# Short task
Rewrite the lines starting with the line containing "scientific name: Ruilopezia margarita" and going on through the line containing "family: Zygophyllaceae", replacing "locality" with "site" and leaving everything else unchanged.

# Input
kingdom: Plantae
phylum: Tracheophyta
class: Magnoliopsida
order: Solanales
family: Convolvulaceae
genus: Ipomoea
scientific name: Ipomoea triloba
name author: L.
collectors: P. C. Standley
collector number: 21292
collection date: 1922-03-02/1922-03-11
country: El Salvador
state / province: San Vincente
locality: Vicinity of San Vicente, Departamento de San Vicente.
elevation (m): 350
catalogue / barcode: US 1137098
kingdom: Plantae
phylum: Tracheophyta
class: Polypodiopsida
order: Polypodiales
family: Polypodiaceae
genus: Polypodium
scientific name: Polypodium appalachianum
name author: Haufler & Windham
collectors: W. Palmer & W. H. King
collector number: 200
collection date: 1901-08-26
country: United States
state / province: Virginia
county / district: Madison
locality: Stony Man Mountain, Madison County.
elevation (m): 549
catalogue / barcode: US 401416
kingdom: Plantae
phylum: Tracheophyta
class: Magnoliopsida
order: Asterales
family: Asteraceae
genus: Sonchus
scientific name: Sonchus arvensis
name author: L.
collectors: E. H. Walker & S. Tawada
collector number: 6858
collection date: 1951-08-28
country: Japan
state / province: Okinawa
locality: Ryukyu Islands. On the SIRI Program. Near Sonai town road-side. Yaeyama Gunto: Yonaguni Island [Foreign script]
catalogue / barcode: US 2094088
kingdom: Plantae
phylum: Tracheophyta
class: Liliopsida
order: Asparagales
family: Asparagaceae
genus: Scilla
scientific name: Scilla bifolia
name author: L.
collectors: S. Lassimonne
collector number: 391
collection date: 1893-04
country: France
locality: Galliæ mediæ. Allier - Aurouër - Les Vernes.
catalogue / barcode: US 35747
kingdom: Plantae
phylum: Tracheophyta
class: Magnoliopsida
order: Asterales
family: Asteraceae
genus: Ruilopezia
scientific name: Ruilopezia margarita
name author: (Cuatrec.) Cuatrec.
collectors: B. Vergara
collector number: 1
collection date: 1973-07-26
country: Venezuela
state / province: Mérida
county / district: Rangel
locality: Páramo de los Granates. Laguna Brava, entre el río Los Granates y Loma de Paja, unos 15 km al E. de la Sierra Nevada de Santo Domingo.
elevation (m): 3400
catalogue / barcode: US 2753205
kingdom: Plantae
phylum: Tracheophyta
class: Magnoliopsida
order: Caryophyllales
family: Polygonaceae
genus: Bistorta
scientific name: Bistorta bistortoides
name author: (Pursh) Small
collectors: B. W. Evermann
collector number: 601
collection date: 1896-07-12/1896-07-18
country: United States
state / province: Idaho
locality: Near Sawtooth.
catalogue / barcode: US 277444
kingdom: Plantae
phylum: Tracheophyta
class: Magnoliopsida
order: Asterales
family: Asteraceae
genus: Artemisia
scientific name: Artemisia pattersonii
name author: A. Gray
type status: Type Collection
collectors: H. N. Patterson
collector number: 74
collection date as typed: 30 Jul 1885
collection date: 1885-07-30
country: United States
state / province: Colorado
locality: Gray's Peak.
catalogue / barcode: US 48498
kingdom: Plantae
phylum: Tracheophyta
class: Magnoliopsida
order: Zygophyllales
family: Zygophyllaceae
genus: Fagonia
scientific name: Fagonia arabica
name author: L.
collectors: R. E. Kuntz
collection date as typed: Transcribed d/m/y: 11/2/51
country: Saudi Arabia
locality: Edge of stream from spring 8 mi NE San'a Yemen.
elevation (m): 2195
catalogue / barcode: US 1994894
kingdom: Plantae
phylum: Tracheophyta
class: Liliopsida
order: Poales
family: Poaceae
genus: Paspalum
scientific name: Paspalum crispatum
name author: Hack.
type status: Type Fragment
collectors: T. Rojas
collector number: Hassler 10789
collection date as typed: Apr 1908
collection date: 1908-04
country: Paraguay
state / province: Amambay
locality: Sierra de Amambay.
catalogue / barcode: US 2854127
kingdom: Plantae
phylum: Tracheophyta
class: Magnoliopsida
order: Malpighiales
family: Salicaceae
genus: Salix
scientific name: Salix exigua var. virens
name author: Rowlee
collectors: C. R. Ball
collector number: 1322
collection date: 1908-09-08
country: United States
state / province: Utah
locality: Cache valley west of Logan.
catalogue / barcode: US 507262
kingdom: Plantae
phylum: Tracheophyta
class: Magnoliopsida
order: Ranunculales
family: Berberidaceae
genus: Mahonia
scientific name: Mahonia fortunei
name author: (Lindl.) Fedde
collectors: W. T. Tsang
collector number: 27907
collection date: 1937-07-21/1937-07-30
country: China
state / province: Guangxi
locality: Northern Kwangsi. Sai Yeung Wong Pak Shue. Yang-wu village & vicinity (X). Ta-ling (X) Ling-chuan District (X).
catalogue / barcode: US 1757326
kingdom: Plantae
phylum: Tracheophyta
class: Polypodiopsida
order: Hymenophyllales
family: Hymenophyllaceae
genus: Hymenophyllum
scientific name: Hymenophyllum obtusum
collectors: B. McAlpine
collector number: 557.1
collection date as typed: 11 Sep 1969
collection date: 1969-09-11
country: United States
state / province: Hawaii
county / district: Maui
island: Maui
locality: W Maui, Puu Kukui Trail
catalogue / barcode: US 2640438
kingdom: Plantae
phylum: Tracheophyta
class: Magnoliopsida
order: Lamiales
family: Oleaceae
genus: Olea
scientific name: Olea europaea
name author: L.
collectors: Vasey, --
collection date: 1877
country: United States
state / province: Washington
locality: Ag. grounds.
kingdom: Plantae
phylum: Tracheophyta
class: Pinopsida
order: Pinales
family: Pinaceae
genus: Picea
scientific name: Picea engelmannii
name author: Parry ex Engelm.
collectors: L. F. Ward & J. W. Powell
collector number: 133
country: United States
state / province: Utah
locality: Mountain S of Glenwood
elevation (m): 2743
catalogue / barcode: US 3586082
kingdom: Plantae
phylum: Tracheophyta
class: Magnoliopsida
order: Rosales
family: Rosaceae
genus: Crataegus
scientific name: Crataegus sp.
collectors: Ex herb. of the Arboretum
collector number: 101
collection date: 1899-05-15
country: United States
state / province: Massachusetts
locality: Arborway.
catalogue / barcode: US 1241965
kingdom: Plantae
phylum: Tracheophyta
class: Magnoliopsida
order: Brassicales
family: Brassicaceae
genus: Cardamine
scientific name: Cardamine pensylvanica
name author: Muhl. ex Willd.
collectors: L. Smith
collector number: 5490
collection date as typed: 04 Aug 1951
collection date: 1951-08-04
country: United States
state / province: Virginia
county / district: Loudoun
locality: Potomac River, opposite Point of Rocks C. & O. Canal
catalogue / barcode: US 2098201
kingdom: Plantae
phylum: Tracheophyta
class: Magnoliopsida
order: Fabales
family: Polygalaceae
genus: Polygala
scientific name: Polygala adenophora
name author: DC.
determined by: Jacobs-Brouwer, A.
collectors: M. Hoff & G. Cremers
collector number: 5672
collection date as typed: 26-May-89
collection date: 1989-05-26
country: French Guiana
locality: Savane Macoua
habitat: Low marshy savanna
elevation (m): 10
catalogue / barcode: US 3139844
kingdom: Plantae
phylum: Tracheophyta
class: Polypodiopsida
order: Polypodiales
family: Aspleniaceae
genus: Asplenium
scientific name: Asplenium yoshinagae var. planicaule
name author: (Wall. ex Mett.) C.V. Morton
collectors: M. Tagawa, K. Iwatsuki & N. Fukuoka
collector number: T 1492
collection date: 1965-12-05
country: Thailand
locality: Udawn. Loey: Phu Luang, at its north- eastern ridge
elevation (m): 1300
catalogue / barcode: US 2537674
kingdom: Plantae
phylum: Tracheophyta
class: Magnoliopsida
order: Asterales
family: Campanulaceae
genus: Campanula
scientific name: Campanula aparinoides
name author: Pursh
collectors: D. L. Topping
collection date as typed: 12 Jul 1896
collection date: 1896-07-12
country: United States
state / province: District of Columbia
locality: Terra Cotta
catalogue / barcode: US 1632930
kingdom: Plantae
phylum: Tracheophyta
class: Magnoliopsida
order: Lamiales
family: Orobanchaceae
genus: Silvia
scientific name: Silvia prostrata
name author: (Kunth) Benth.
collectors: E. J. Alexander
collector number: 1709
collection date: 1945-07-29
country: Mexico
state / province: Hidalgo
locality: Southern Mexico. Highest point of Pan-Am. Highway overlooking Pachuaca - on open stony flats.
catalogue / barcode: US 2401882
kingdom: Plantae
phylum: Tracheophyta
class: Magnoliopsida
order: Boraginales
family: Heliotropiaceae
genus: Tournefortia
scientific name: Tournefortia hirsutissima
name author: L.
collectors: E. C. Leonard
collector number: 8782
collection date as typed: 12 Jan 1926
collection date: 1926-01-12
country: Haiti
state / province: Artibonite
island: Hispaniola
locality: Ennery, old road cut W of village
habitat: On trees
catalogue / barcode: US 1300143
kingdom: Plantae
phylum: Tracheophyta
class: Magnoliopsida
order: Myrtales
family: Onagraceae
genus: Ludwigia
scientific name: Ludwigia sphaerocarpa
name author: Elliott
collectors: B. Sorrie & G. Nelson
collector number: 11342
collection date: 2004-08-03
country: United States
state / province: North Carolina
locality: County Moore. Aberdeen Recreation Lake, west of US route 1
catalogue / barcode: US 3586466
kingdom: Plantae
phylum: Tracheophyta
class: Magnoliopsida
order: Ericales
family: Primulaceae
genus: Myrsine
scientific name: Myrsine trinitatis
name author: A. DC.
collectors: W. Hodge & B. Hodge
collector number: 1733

# Result
scientific name: Ruilopezia margarita
name author: (Cuatrec.) Cuatrec.
collectors: B. Vergara
collector number: 1
collection date: 1973-07-26
country: Venezuela
state / province: Mérida
county / district: Rangel
site: Páramo de los Granates. Laguna Brava, entre el río Los Granates y Loma de Paja, unos 15 km al E. de la Sierra Nevada de Santo Domingo.
elevation (m): 3400
catalogue / barcode: US 2753205
kingdom: Plantae
phylum: Tracheophyta
class: Magnoliopsida
order: Caryophyllales
family: Polygonaceae
genus: Bistorta
scientific name: Bistorta bistortoides
name author: (Pursh) Small
collectors: B. W. Evermann
collector number: 601
collection date: 1896-07-12/1896-07-18
country: United States
state / province: Idaho
site: Near Sawtooth.
catalogue / barcode: US 277444
kingdom: Plantae
phylum: Tracheophyta
class: Magnoliopsida
order: Asterales
family: Asteraceae
genus: Artemisia
scientific name: Artemisia pattersonii
name author: A. Gray
type status: Type Collection
collectors: H. N. Patterson
collector number: 74
collection date as typed: 30 Jul 1885
collection date: 1885-07-30
country: United States
state / province: Colorado
site: Gray's Peak.
catalogue / barcode: US 48498
kingdom: Plantae
phylum: Tracheophyta
class: Magnoliopsida
order: Zygophyllales
family: Zygophyllaceae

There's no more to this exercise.